### Data records ###

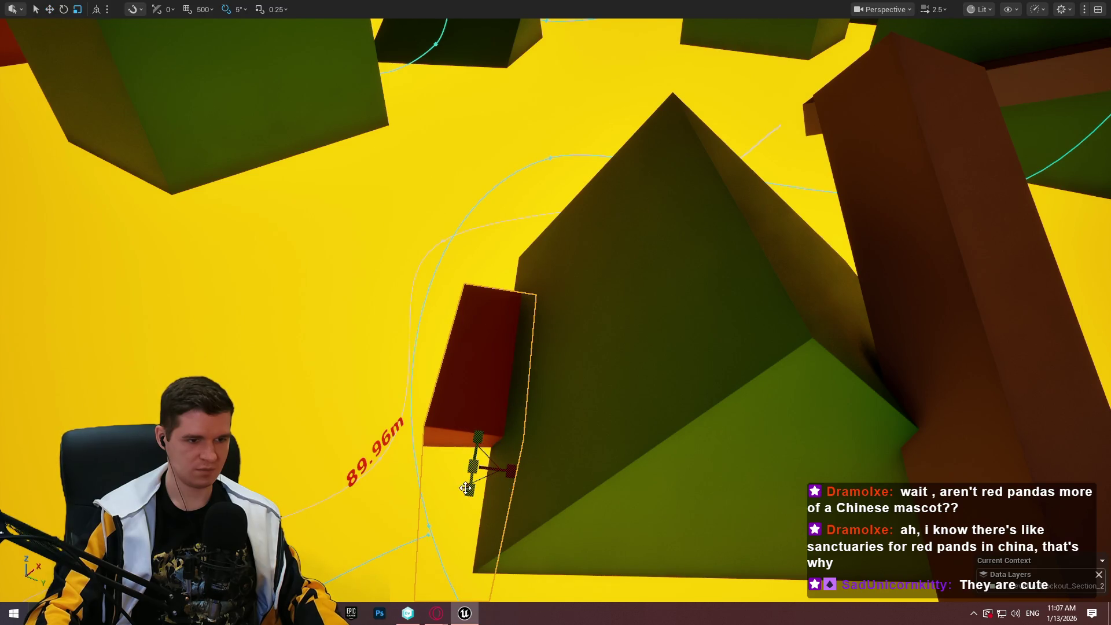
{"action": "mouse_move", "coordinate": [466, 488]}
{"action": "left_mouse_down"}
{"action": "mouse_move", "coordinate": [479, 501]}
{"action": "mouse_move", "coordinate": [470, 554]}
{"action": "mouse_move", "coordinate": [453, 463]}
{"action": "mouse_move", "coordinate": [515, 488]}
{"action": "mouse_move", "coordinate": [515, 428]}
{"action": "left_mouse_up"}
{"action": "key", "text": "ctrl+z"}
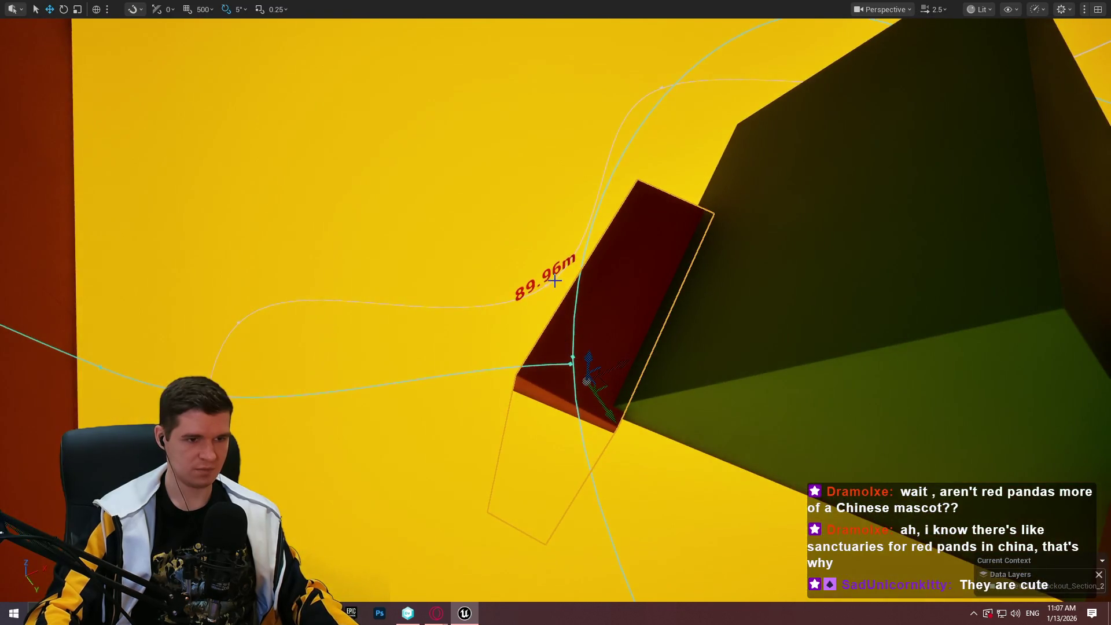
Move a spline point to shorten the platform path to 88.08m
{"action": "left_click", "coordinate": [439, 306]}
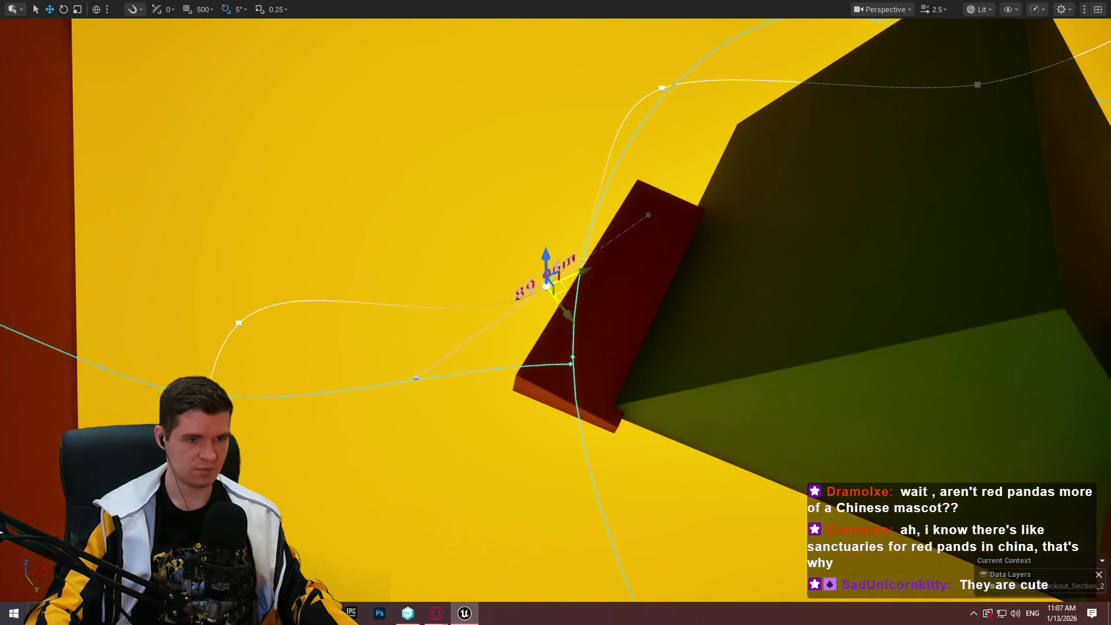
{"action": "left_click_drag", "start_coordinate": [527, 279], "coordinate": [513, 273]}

###

◆ Work to be completed
Reproduce every line above containing "action".

◆ Expected answer
{"action": "mouse_move", "coordinate": [466, 488]}
{"action": "left_mouse_down"}
{"action": "mouse_move", "coordinate": [479, 501]}
{"action": "mouse_move", "coordinate": [470, 554]}
{"action": "mouse_move", "coordinate": [453, 463]}
{"action": "mouse_move", "coordinate": [515, 488]}
{"action": "mouse_move", "coordinate": [515, 428]}
{"action": "left_mouse_up"}
{"action": "key", "text": "ctrl+z"}
{"action": "left_click", "coordinate": [439, 306]}
{"action": "left_click_drag", "start_coordinate": [527, 279], "coordinate": [513, 273]}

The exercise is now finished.